#### SUPPLIED PASSAGE
◆ ◆ ◆ ◆

This tutorial will only deal with console-based programming, where the computer prints lines of data to the screen and the user interacts with the program using a keyboard. The goal of the tutorial is to teach how to program in Pascal. Once you've learned that, you can easily look at a reference book or another web page and pick up graphics and windowing systems on your own.
Although old commercial Pascal compilers are often available for download, Turbo Pascal 5.5 from the Borland Museum and Symantec Think Pascal (Macintosh) linked from The Free Country's Free Pascal Compiler List, computers have progressed much since the 1980s and early 1990s. We are no longer stuck with 8.3 filenames on DOS or non-preemptive multitasking on Mac OS. Using an old compiler is fun in the same sense as playing an old game on an emulator, but the open source movement has produced good compilers for modern operating systems, and a beginner will find it much easier to use those.
Open Source Compilers
The two main open-source compiler projects are:
Free Pascal is generally considered friendlier for novices, and strives to emulate Borland Pascal in many ways, though both will serve fine for learning Pascal.
As most users of this tutorial will be running Windows, here's how to set up Free Pascal and get to the point where you're compiling a program on a modern Windows operating system:
- Download the Win32 version of Free Pascal from the Free Pascal download page. I recommend the most complete version, with a name of w32####full.zip where #### is the version number.
- When the download is done, open up Windows Explorer and locate w32####full.zip. Right-click on the file and select "Extract All ..." Go through the wizard to extract all the files out of this ZIP archive. Checking "Show extracted files" on the last page of the wizard will give you a head start on the next step.
- Now go to where you've extracted the files, and double-click on install.exe. If you're on Windows XP SP2, allow the program to Run if you get a warning.
- The installer will launch in a console window. You can accept the default install location for the compiler, or type in something different, say c:\Program Files\Free Pascal Compiler.
- The last screen of the install explains how to set the PATH and start the program
Often, very novice programmers have grown up in the world of windowing operating systems and will not know how do deal with PATHs and command prompts. In this case, you probably don't want to use the command-line compiler, but rather use the IDE (Integrated Development Environment). So, to get to the point of compiling a program:
- Create a shortcut. The IDE is located in the folder where you installed Free Pascal, under the bin and then the win32 subdirectories, and is called fp.exe. For added convenience, right-click the shortcut when done, select Properties, and set the startup directory to the place where you want to save your programs.

◆ ◆ ◆ ◆

#### WHAT YOU NEED TO DO
Please print the Pascal tutorial from "- Now go to" to "get a warning.". You won't need the entries to do anything here.

(Items from a data source)
◆ ◆ ◆ ◆

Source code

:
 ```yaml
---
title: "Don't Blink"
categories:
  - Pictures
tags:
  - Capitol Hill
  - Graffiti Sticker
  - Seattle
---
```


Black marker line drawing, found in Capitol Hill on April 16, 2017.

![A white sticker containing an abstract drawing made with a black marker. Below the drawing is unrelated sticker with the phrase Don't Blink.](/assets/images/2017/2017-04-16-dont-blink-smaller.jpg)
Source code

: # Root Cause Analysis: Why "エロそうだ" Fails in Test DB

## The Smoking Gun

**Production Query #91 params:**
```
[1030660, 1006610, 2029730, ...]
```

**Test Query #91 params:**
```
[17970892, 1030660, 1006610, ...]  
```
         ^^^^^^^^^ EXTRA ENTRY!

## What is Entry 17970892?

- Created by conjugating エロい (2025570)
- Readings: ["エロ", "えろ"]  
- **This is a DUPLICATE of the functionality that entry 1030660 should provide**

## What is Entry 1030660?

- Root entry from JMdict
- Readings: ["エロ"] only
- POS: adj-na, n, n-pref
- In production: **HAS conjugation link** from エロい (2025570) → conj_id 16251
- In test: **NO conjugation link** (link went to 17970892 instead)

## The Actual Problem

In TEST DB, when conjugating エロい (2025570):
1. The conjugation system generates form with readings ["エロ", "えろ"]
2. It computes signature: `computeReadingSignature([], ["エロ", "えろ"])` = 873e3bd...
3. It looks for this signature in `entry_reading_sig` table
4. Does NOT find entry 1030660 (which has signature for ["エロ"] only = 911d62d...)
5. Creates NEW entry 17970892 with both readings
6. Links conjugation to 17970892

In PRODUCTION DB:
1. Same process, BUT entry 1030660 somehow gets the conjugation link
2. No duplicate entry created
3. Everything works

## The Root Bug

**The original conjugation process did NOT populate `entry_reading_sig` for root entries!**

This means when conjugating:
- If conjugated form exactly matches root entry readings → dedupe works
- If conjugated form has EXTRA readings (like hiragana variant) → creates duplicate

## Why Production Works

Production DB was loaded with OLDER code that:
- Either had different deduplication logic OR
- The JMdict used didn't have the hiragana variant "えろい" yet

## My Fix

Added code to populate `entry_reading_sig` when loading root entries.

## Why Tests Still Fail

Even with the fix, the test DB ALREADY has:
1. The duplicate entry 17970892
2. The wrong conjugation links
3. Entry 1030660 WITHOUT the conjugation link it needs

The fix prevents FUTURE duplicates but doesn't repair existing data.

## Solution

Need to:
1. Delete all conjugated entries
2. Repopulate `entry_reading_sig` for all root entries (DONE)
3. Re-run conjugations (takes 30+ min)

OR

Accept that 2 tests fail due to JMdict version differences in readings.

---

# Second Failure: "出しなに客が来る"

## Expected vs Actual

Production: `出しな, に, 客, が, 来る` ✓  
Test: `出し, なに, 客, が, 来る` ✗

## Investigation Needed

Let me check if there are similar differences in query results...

◆ ◆ ◆ ◆

#### YOUR SOLUTION
- Now go to where you've extracted the files, and double-click on install.exe. If you're on Windows XP SP2, allow the program to Run if you get a warning.